Dans cette configuration, Michel Barnier, devenu une figure majeure dans l’Union grâce à sa gestion sans faux pas du Brexit, ou Margrethe Vestager, la très médiatique commissaire danoise à la concurrence, conservent leurs chances. M. Weber, lui, aurait plus de mal à rassembler les votes de gauche : il reste à la droite du PPE, bien qu’il passe pour modéré au sein de la CSU.

Enfin et surtout, le principe du spitzenkandidat n’est pas gravé dans le marbre. Et pour cette désignation cruciale, les dirigeants de l’Union comptent bien avoir le dernier mot.

La chancelière Merkel s’était fait forcer la main avec la candidature de M. Juncker en 2014 mais elle reste notoirement sceptique à l’égard de ce processus de nomination. Emmanuel Macron a été encore plus explicite et s’est exprimé à plusieurs reprises contre le principe du spitzenkandidat. Pas sûr que M. Weber, qui ne rate pas une occasion d’envoyer des piques au président français, n’accepte au final de lui dégager la voie vers le Berlaymont, le siège de la commission à Bruxelles.

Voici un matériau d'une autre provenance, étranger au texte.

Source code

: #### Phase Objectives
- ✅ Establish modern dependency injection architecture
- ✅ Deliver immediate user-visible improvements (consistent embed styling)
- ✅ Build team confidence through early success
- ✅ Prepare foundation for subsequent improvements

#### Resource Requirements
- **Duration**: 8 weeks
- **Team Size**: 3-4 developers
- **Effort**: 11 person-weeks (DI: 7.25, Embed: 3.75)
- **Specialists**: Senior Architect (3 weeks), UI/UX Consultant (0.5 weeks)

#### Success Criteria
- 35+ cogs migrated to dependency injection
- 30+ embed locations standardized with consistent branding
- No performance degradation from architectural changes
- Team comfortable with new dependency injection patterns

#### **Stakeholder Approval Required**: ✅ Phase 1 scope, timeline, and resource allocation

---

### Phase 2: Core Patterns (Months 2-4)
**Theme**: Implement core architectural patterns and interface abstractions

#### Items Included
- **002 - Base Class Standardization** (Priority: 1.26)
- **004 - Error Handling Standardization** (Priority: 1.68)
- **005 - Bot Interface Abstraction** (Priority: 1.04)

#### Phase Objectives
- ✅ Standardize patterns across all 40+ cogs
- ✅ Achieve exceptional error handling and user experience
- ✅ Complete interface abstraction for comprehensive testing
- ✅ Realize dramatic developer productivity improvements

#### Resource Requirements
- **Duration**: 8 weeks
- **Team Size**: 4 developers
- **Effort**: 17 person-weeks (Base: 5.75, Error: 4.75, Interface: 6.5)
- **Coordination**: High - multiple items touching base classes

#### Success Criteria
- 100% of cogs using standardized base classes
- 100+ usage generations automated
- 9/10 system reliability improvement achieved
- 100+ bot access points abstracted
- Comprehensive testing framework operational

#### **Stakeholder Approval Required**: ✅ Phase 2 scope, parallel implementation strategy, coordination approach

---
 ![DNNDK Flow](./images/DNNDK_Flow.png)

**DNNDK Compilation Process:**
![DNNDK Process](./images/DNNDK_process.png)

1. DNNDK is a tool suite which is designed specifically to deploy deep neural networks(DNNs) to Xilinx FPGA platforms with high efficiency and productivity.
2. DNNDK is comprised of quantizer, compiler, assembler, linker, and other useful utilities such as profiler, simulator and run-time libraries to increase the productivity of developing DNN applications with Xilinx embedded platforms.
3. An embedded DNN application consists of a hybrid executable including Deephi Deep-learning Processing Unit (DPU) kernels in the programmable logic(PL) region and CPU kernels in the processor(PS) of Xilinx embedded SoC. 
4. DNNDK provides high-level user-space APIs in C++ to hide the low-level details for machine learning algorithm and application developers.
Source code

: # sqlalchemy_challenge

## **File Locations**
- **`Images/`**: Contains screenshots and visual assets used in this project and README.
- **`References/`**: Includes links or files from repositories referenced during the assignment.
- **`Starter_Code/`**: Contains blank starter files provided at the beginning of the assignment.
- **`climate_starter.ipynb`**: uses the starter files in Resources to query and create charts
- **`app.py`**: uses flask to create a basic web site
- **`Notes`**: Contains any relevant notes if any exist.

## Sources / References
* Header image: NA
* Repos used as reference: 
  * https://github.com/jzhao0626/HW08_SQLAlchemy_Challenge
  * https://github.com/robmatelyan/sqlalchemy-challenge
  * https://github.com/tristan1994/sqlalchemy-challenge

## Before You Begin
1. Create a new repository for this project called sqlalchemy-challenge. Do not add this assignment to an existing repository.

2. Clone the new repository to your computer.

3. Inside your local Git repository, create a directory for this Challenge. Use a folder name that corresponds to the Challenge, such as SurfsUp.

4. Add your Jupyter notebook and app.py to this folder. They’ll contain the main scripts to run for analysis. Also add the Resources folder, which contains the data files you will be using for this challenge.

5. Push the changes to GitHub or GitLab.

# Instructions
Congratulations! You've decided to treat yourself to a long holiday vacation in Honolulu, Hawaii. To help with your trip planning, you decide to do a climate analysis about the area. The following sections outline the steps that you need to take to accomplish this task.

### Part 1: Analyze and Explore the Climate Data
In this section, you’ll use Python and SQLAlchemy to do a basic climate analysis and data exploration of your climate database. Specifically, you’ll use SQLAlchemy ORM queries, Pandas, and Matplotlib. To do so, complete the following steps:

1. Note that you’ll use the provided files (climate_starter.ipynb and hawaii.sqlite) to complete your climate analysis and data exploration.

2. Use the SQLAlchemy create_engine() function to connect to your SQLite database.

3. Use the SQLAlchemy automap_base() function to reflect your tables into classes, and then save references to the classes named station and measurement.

  • Une partie des élus français continue à parier sur Michel Barnier

Les eurodéputés français sont arrivés très divisés à Helsinki. Raison pour laquelle M. Wauquiez fut un des derniers à apporter son soutien public à M. Weber. Une partie de la délégation serait prête à voter pour M. Stubb, même si ses chances sont infimes. Parce qu’il incarne une voie plus moderne et centriste au sein du PPE. Mais surtout, parce qu’en lui apportant leurs voix, en limitant la victoire de M. Weber, ils pourraient donner du poids à l’hypothèse d’un autre candidat PPE, spécialement celle de M. Barnier, pour la Commission à l’issue des européennes.

« M. Barnier va avoir quatre mois, si on trouve un accord rapidement avec Londres, pour vendre un accord de divorce dans toutes les capitales de l’Union. Ces quatre mois peuvent permettre de finir de l’imposer comme le candidat naturel à la présidence de la commission », estime l’eurodéputé LR Michel Dantin. M. Barnier « incarnera une action et l’unité de l’Europe », ajoute le maire de Chambéry, proche du négociateur en chef du Brexit. « Notre chef de file sera notre premier choix pour la présidence de la Commission », s’est contenté de dire Joseph Daul, le très influent président du PPE, mercredi.